Enquanto a diplomacia não encontra uma forma de agir, o acesso da população a serviços de saúde se degrada. Sem autorização para atuar oficialmente em solo sírio, o MSF conseguiu se instalar no país com a ajuda de médicos locais. O tipo de serviço prestado pela organização auxilia aqueles que não conseguem cruzar as fronteiras, mas o trabalho é dificultado sem a criação de um corredor de acesso humanitário. Por isso, Mego Terzian, coordenador do programa de Emergência do MSF na França, que retornou do país há cerca de um mês, avalia a situação social como “caótica”.

Entre os mais de 1 mil atendidos no período de 22 de junho a 22 de setembro, os casos graves ocupam grande espaço. “Realizamos muitas intervenções ortopédicas e explorações abdominais. Houve casos de pacientes com 13 ou até mais buracos no intestino e outros com ferimentos na bexiga, ou baço dividido em dois”, relata a enfermeira cirúrgica Ruth Priestley, que passou nove semanas na Síria com os MSF. Em outro caso, a voluntária afirma que um dos pacientes operado tinha ao menos 20 ferimentos pelo corpo, desde estilhaços de bombas e granadas a tiros.

Os ferimentos mais comuns são provocados por tiros, explosões e bombas jogadas em prédios que acabam provocando feridos. “Há também pessoas que fogem da violência e precisam de suporte médico para problemas como diabetes e hipertensão. Estes últimos sofrem consequências graves por não conseguirem mais comprar seus remédios regulares porque não há farmácias”, relata Terzian, a CartaCapital.

*Enunciado A:*
Segundo o texto sobre o atendimento do MSF na Síria, quantas semanas a enfermeira cirúrgica Ruth Priestley passou no país?
*Enunciado B:*
Dê continuidade ao texto sobre a crise de saúde na Síria a partir do ponto em que ele termina.

*Dados de origem:*
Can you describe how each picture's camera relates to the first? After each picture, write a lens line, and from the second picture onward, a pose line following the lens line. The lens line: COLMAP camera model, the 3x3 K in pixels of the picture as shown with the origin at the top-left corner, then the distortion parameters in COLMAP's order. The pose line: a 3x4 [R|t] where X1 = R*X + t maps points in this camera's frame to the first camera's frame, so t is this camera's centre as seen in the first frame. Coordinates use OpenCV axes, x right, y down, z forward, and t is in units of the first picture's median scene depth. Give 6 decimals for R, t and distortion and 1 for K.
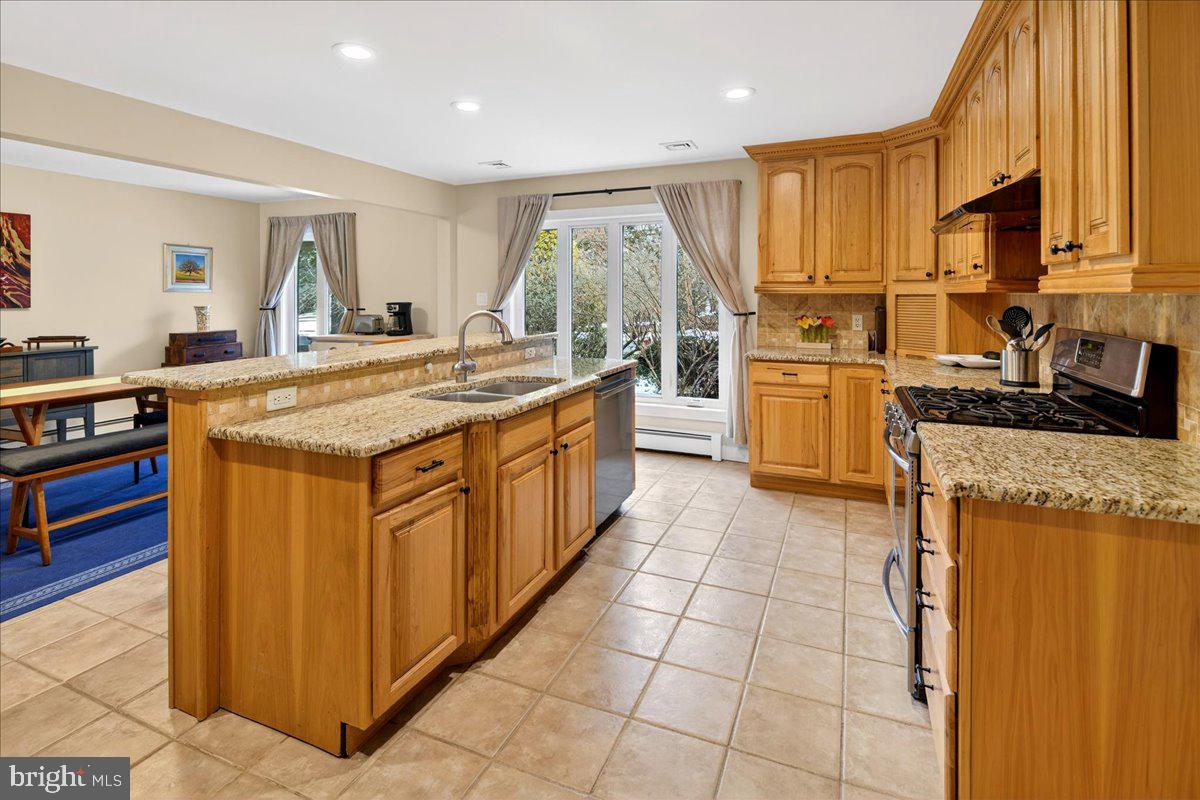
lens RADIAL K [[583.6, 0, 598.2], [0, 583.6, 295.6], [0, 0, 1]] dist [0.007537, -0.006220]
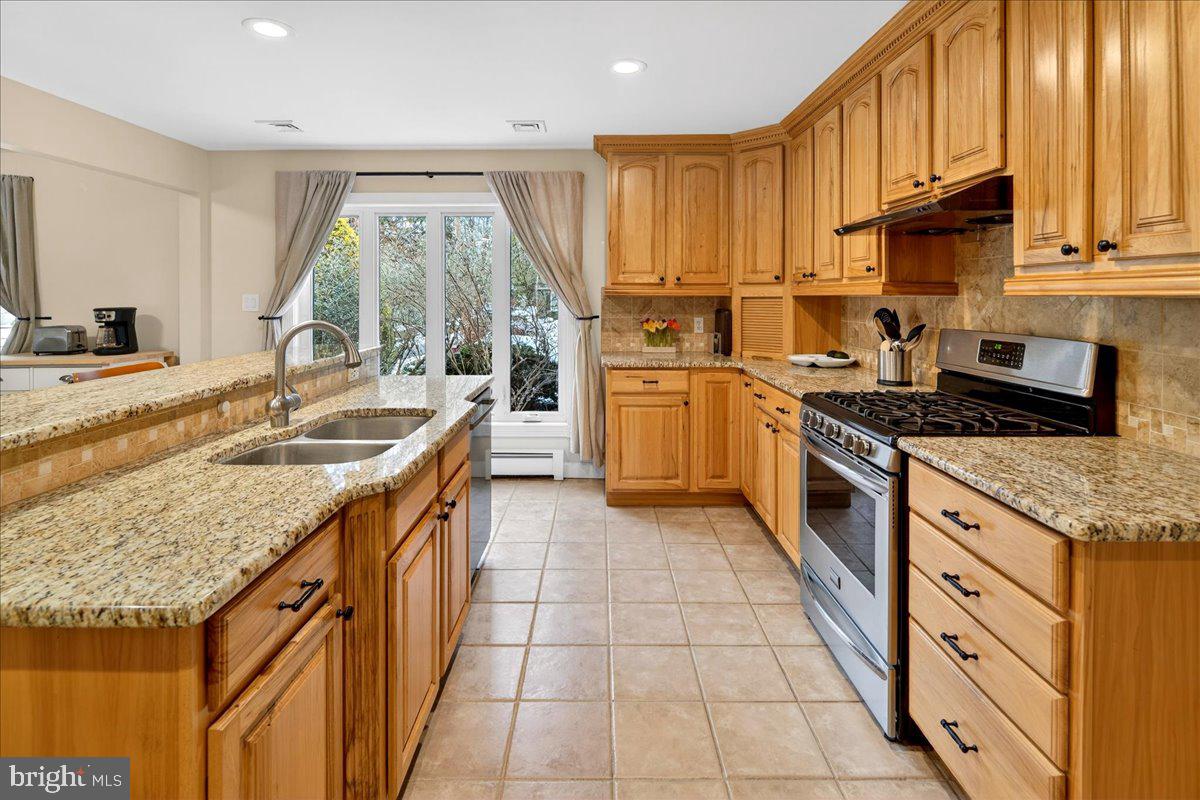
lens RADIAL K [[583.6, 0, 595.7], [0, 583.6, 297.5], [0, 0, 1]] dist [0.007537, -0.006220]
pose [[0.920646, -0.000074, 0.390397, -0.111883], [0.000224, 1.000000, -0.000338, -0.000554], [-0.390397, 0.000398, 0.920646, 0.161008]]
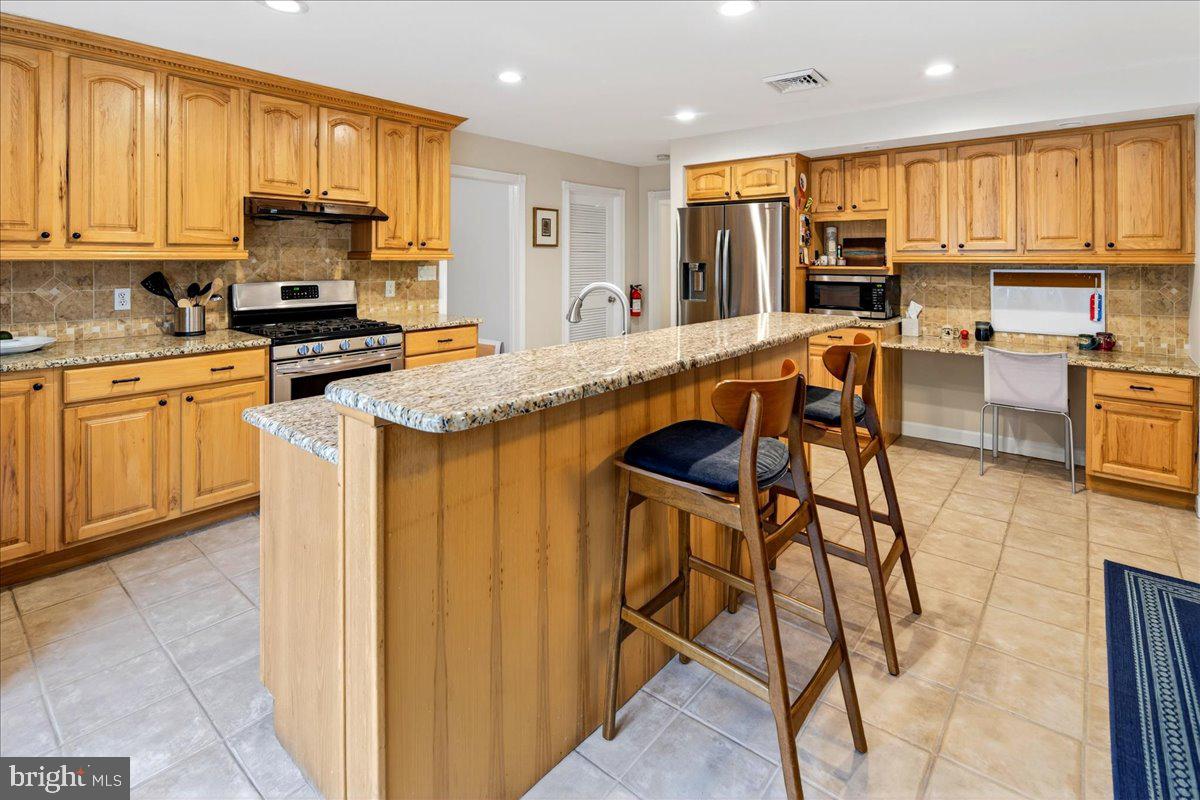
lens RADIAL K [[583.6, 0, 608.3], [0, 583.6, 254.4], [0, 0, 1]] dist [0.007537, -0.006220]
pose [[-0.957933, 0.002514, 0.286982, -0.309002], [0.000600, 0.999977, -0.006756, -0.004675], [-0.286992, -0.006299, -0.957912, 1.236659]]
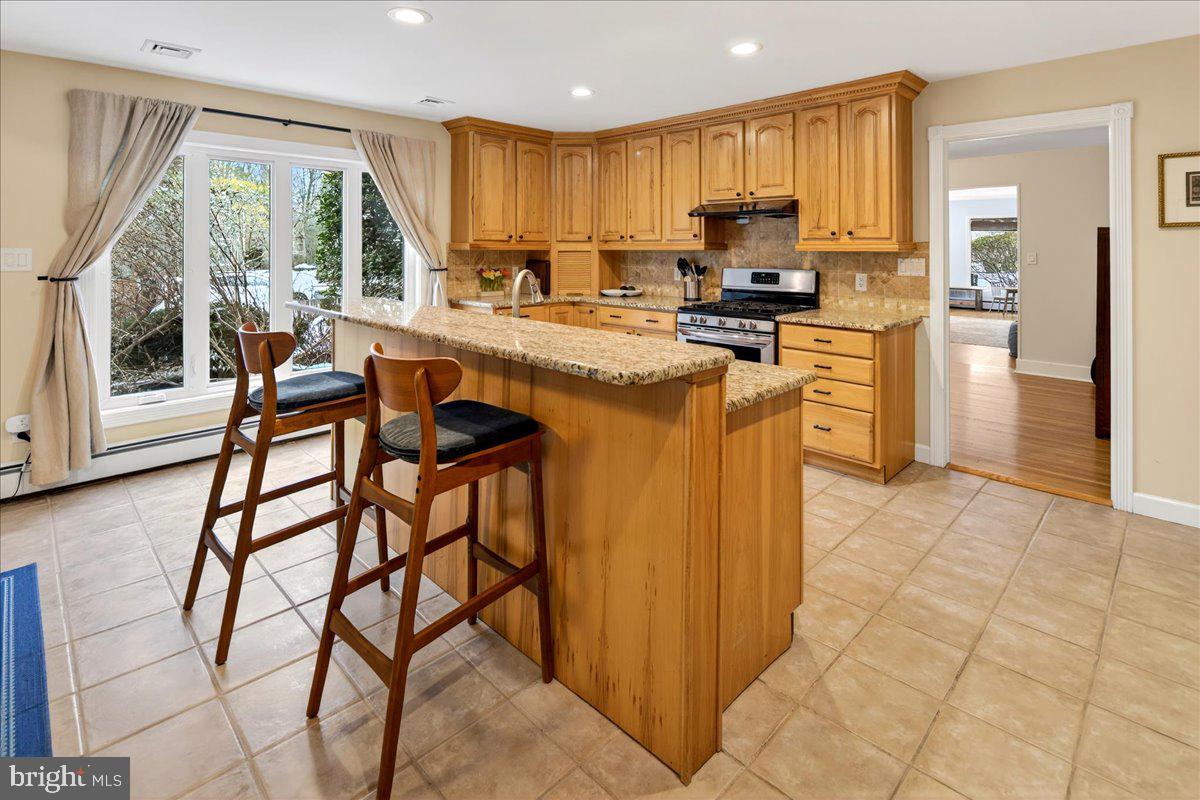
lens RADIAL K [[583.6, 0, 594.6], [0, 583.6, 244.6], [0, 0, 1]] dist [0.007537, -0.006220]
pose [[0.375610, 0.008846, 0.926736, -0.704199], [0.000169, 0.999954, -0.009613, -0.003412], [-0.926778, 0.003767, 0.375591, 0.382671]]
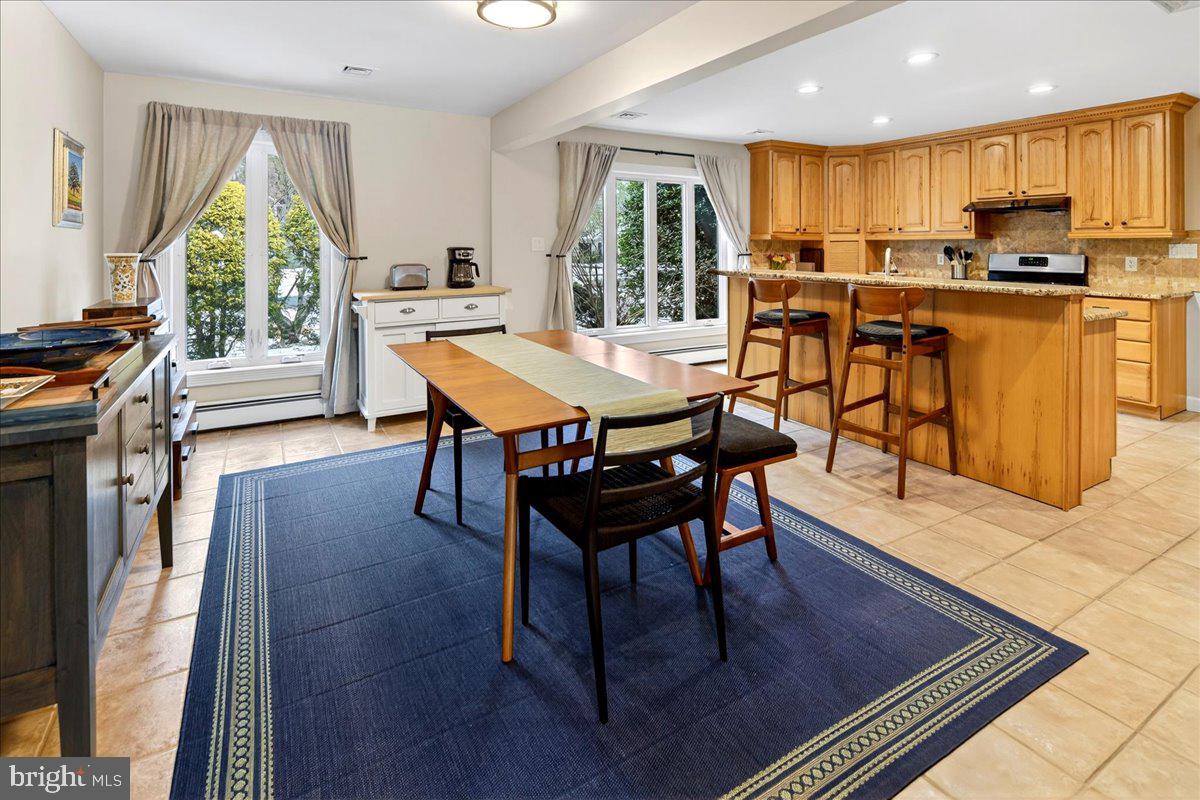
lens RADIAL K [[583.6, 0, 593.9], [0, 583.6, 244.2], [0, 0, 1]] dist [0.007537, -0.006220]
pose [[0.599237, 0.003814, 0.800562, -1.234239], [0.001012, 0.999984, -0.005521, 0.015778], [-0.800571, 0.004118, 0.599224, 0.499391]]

---

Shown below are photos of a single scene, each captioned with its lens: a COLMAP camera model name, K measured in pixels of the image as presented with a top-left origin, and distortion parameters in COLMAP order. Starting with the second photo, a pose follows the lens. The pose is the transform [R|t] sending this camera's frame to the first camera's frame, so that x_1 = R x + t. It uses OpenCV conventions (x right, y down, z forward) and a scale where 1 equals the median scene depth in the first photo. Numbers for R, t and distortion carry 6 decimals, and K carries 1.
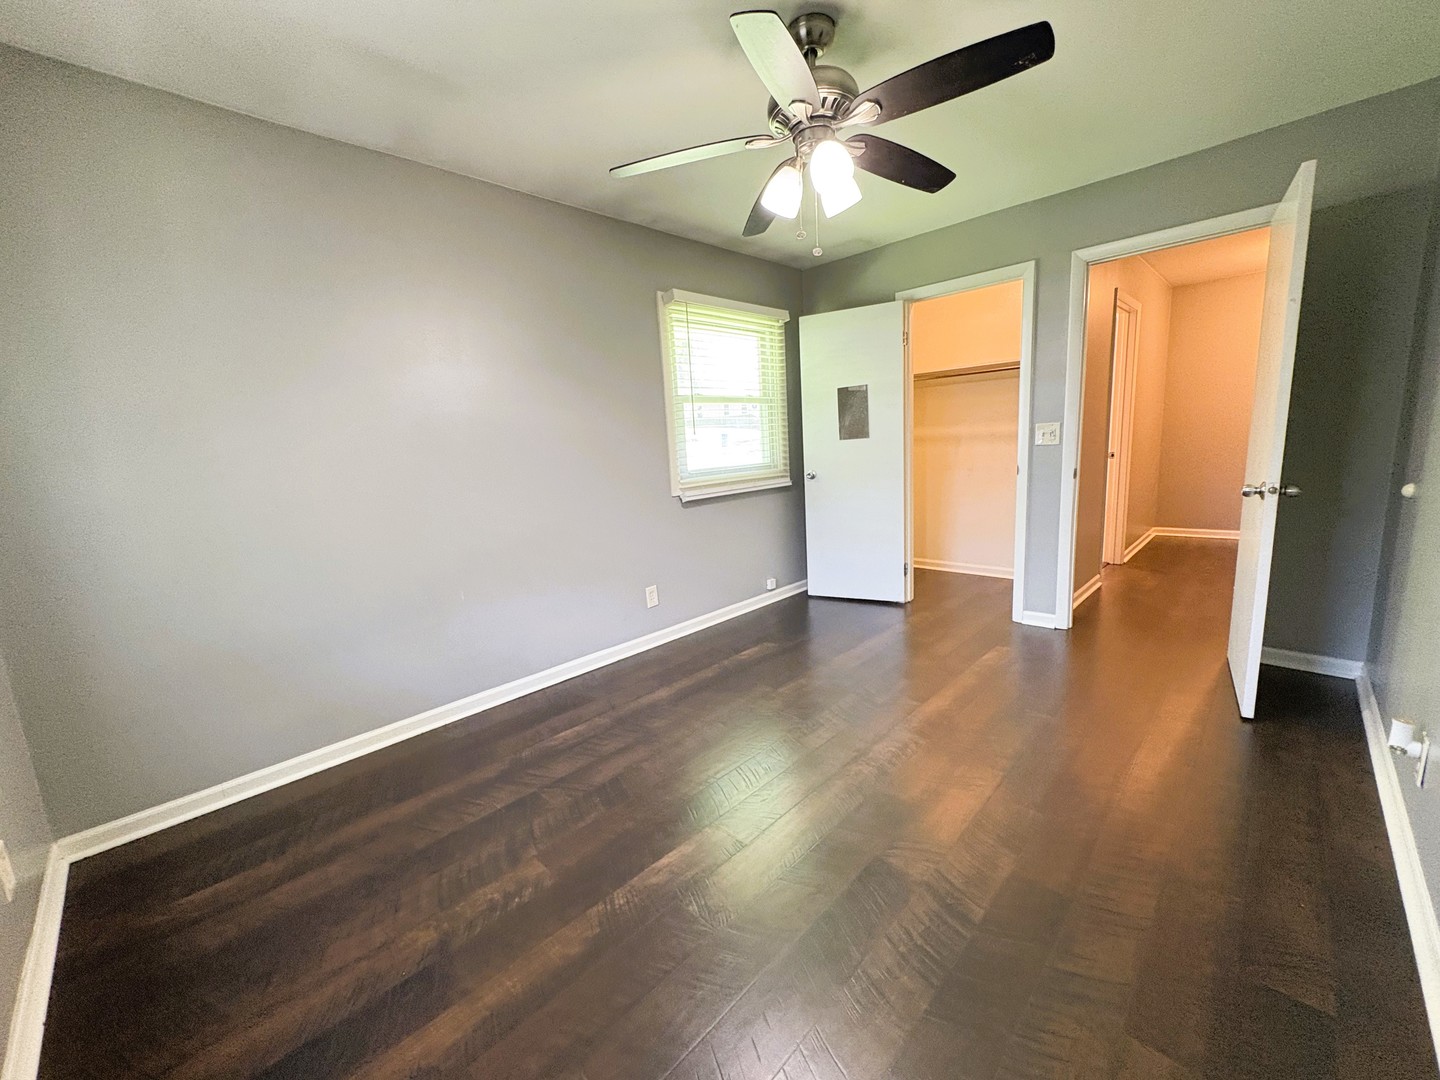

*Resultado da tarefa A:*
Nove semanas.

*Resultado da tarefa B:*
Existem ainda registros de crianças gravemente feridas – ao todo, elas representam 10% dos pacientes do hospital. Priestley conta ter recebido cerca de sete crianças de uma só vez, após o bombardeio de um bazar em uma cidade próxima. “É revoltante e muito entristecedor observar o impacto disso tudo na vida das pessoas. Quando o bazar foi bombardeado, os afetados eram civis; e isso revolta. Diariamente, observamos a realidade da vida em meio a uma guerra e os prejuízos associados a isso: todas essas pessoas feridas e mutiladas para toda a vida.”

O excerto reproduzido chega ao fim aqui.